…better answer the door! A little while ago, Henry started going up to our front door, saying “Answer door!” and then “Nope!” when he realized no one was there. I thought he was just eager for the UPS guys to bring us more packages, but that wasn’t it. We’ve been talking about Christmas for a while, saying, “Christmas is coming soon,” I guess in much the same way we talked about Grammy and Grampy coming or a friend coming over. It took me a while to figure it out, but Henry has been waiting for Christmas to ring the doorbell so we can answer the door for it and let it in. Interesting linguistic misinterpretation, plus I think some of the confusion comes from the last holiday that made an impression on Henry, Halloween, with all the trick-or-treaters coming to the door. (Thanksgiving didn’t seem to excite him that much…)
Other Christmas fun… Henry is really into it this year. We went to visit Santa, an extremely serious event for Henry. He was silent and never smiled, but I think he liked it, in a way. We’ve asked him a few times what he’d like Santa to bring for him, but he never answered until Christmas Eve, when he said, very quietly to Brad, “dollhouse.” Unfortunately, Santa did not get that message in time, but I don’t think Henry will be too disappointed with the piles of things Santa and everyone else did bring.

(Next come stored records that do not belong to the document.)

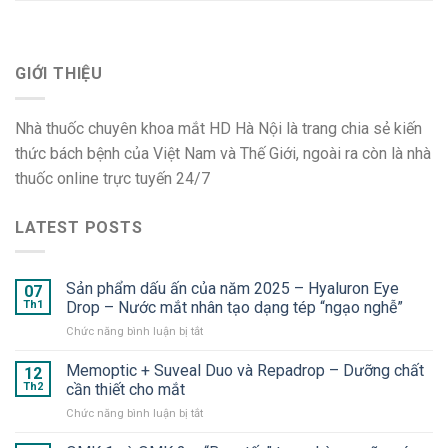
GIỚI THIỆU
Nhà thuốc chuyên khoa mắt HD Hà Nội là trang chia sẻ kiến
thức bách bệnh của Việt Nam và Thế Giới, ngoài ra còn là nhà
thuốc online trực tuyến 24/7
LATEST POSTS
Sản phẩm dấu ấn của năm 2025 – Hyaluron Eye
07
Th1
Drop – Nước mắt nhân tạo dạng tép “ngạo nghễ”
ở
Chức năng bình luận bị tắt
Sản
phẩm
Memoptic + Suveal Duo và Repadrop – Dưỡng chất
12
dấu
Th2
cần thiết cho mắt
ấn
ở
Chức năng bình luận bị tắt
của
Memoptic
năm
+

We’ve decided to go with what I’ve been calling “full deception mode” when it comes to Santa Claus. We moved the gate away from the fireplace, we set out kleiners and water for Santa and the reindeer; there’s even a note to Henry from Santa thanking him for the treats. I have only good memories of believing in Santa, as does Brad. My parents gradually started introducing broader ideas about Santa as my sister and I grew older; you know, Santa as the spirit of Christmas. Plus, there was a big religious component to the holiday for us as kids; we’re still figuring out how to (whether to?) celebrate that, what with my lapsed Catholicism and our agnostic leanings. We’ve talked with Henry about the nativity, but haven’t gone to church. I’m glad Christmas seemed magical and meaningful to me for a long time, even into adulthood; now it is again because I get to see Henry experience it.
Anyway, we have a real tree this year, not a sketch of a tree on printer paper. (I was a little worried that was becoming a tradition.) We made kleiners. We actually mailed Christmas cards, and before Christmas day, too. So what, eh? I don’t know. Somehow, it feels good to have done those things. Merry Christmas, everyone.